Overview

Feature Groups were first made available for Blackbaud CRM in the 2.93 version of the SDK.

Feature Groups fit into the overall design of feature security and system roles by allowing the SDK developer a better way to organize and manage the authorization of individual Infinity features, such as data forms, data lists, record operations, etc. into a larger logical feature. Feature Groups allow you to simultaneously grant rights to a multiple tasks and features instead of granting rights to individual forms, lists, and other items one at a time. They are designed to allow you to easily assign rights to related tasks that groups of users are likely to need.

Note: Feature Groups are known as Permissions within the user interface

Prior to Feature Groups, the feature security model was organized like this:

  1. Developers author features
  2. Users (System Administrators) configured features into System Roles.
  3. Users (System Administrators) assign other users into System Roles.

This proved to be too fine grained a pattern because in practice a entire set of individual features needed to be organized into a System Role for a user to actually be able to perform a larger logical function in the application. For example, a Volunteer Manager is role that oversees all aspects of a volunteer program. A user assigned to the Volunteer Manager System Role requires the ability to update constituents. Updating constituents required access to a large number of individual features such as code tables, data forms, data lists, record operations, and a search list.

With Feature Groups a new model for feature security is established. This new model has the following parts.

  1. Developers author features
  2. Developers group related features using a FeatureGroupSpec via the SDK.
  3. Users (System Administrators) configure Feature Groups to a system role using the Permissions tab that appears within a page for a System Role
  4. Users (System Administrators) assign users into System Roles.

In the new model, the first 2 items are defined by the developer by creating the appropriate specs in a Catalog project. The 3rd and 4th item is something defined by configuration by a user (typically a system administrator). In this way, the developer is out of business of manipulating System Roles. FeatureGroupSpec was introduced in a way that was compatible with all existing configuration and specs, so it is optional but highly recommended as the best way to simplify permissions. The art is in defining the group of features at the right grain.

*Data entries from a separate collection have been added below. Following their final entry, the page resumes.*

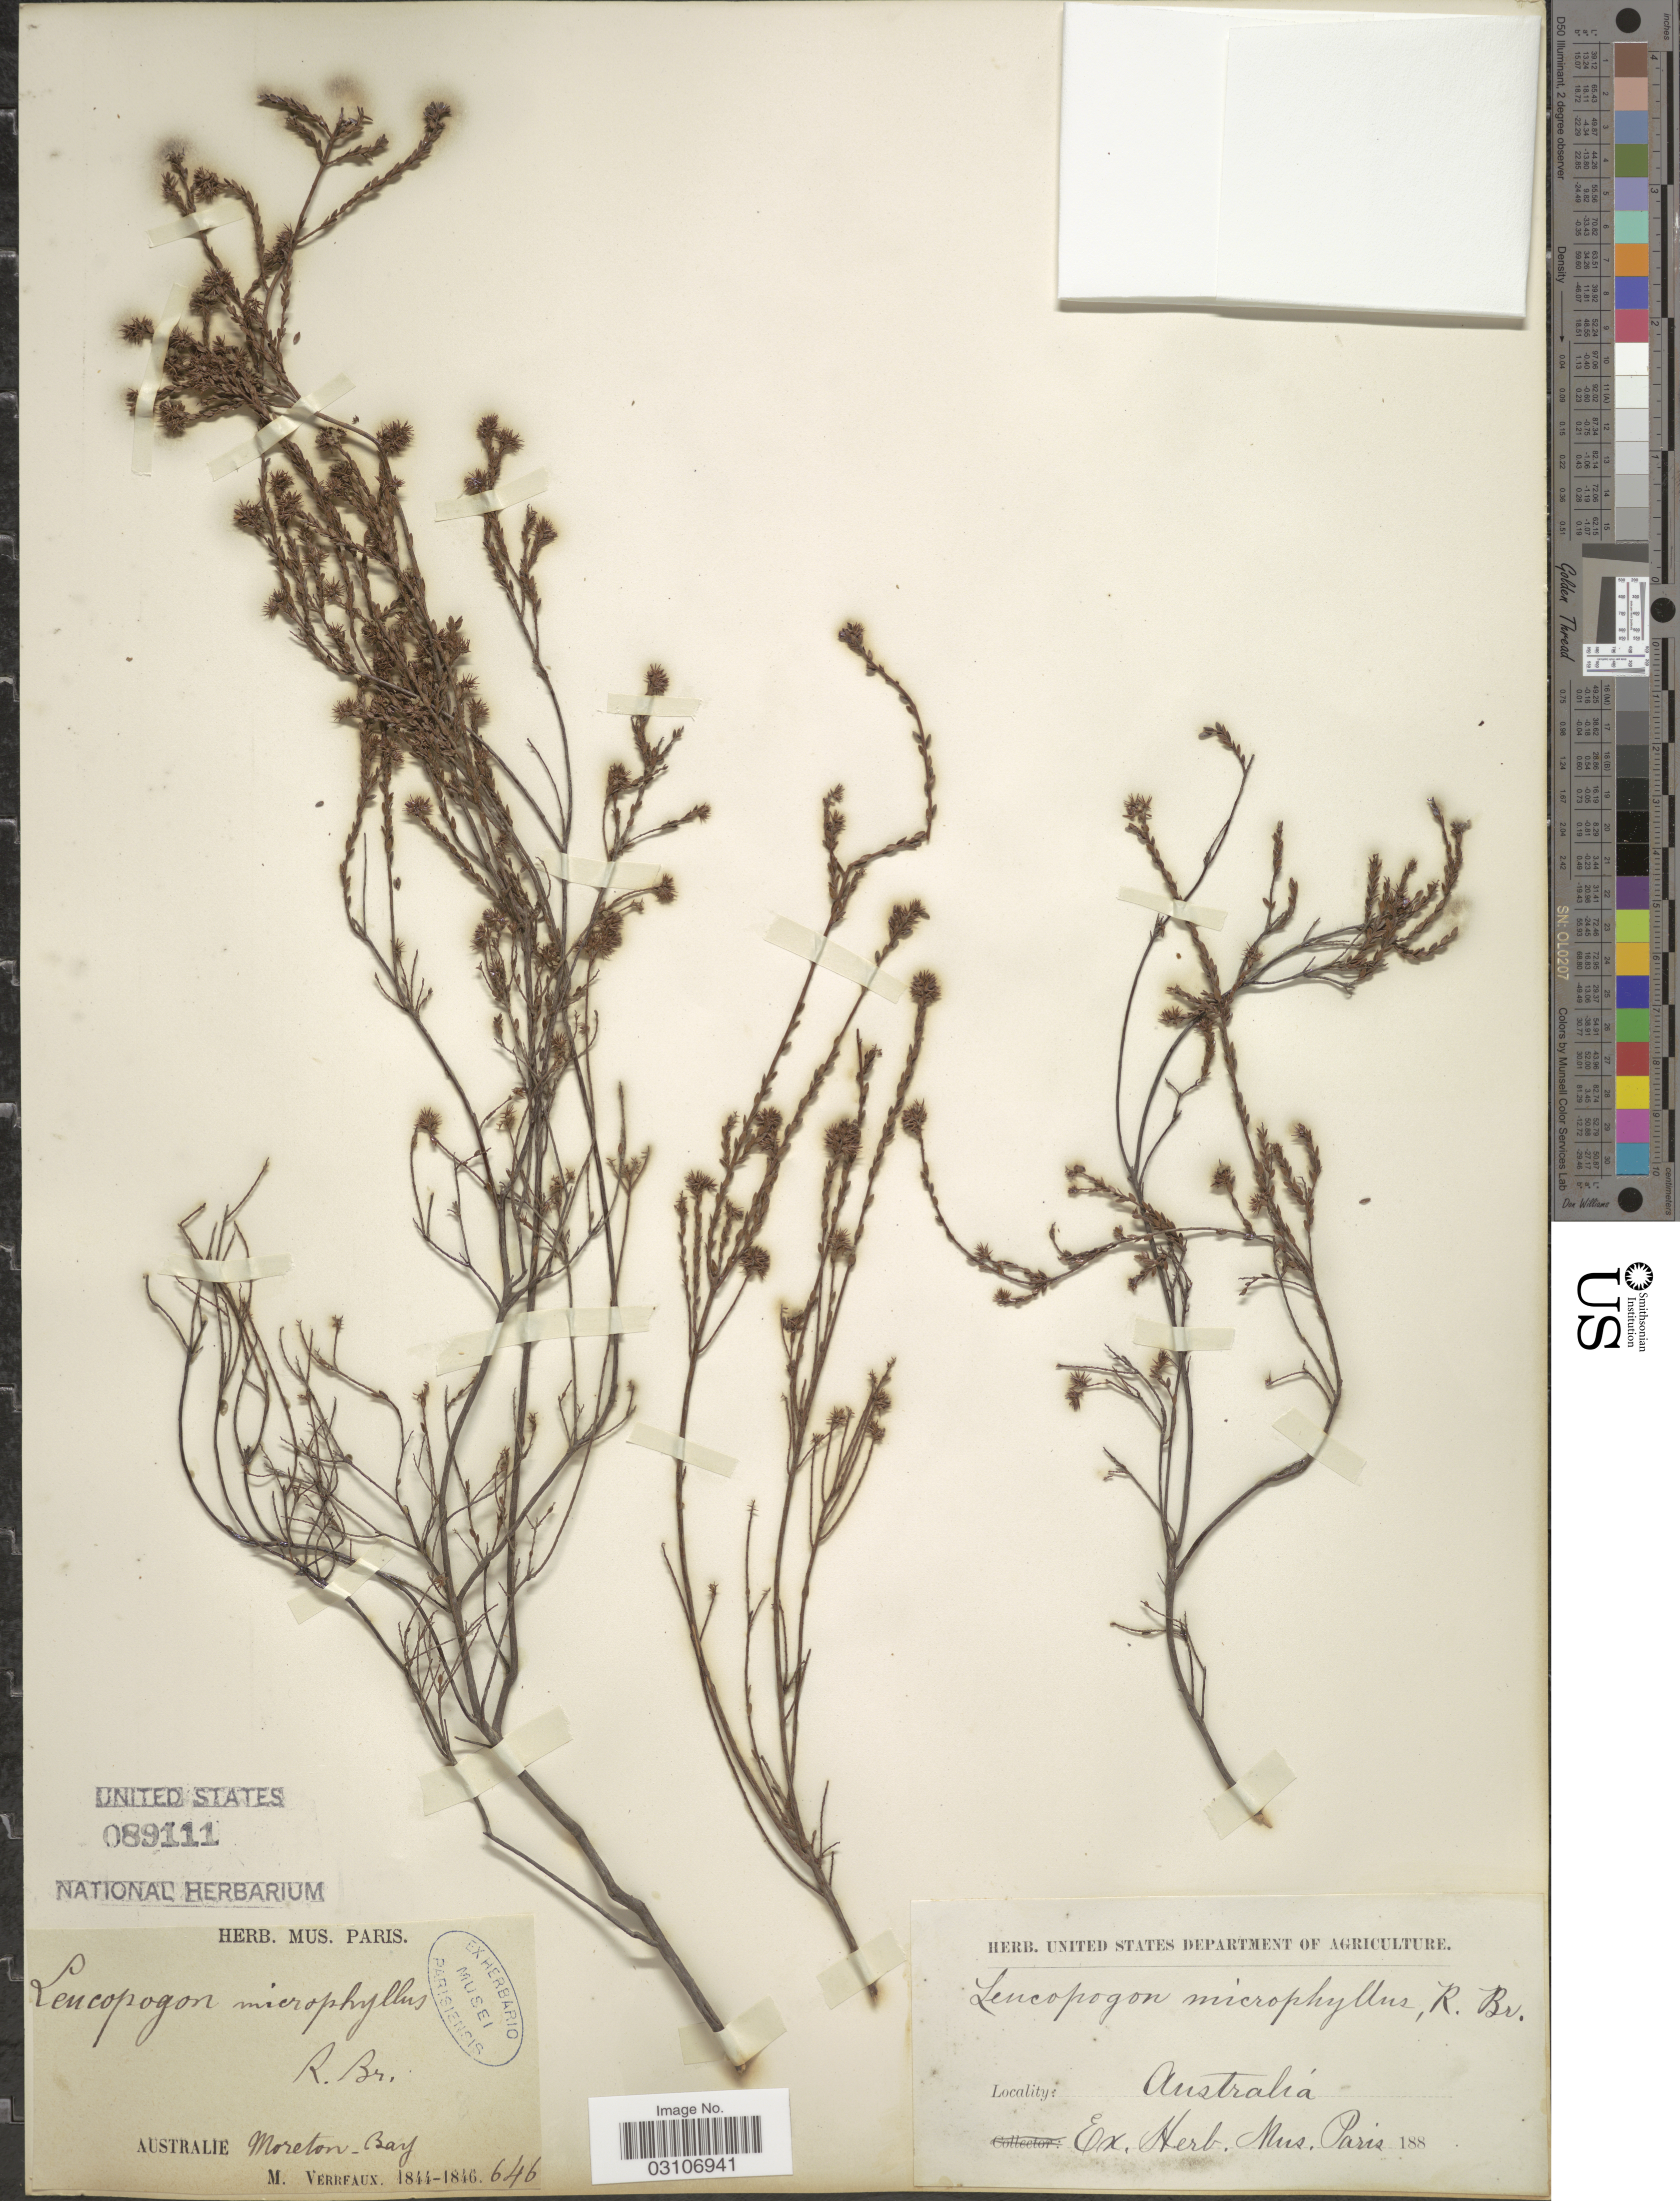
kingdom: Plantae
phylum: Tracheophyta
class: Magnoliopsida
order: Ericales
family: Ericaceae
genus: Leucopogon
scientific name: Leucopogon microphyllus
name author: R. Br.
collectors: M. Verrfaux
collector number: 646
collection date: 1844/1846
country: Australia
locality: Moreton - Bay.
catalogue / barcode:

Going back to the example of a Volunteer Manager, a Feature Group can be defined which organizes all features necessary for updating constituents. A developer can author a Feature Group named Update constituents via a FeatureGroupSpec. Within the definition of the FeatureGroupSpec the developer references a list of features necessary for updating constituents. Once the spec is loaded into the catalog system, an administrator can assign the Update constituents Feature Group to the Volunteer Manager system role via the Permissions tab on the page that manages the Volunteer Manager system role. Any user assigned to this system role will have access to all the features organized within the Feature Group.

In the figure above, selecting Update constituents Feature Group item in the list of Permissions will navigate the users to a page which displays all the features assigned to the Feature Group. Below we can see the page displaying the Update constituents Feature Group which organizes 227 individual features.

Selecting the System Roles tab on the same page reveals all the other system roles that rely on the Update constituents feature group to help organize and manage feature permissions. Looking at the listing of system roles below we can see the Volunteer Manager system role along with 7 other system roles:

So the FeatureGroupSpec was created to allow a developer to express a grouping of related features that can be safely updated over time. New features that should logically be granted to users who already have the other related features granted without worrying about stomping on the end user's security configuration. For example, if in the next release of Blackbaud CRM there are enhancements to the logical Volunteer Manager system role that in practice introduce 3 new forms and 2 new data lists then Blackbaud can simply update the Volunteer Manager FeatureGroupSpec. When the new version of the product is released, any user that has already been granted access to these group of features would be granted access to the new forms and data lists without requiring any configuration by a system administrator.

3rd party developers can also use the FeatureGroupSpec as an extensibility point when it makes sense.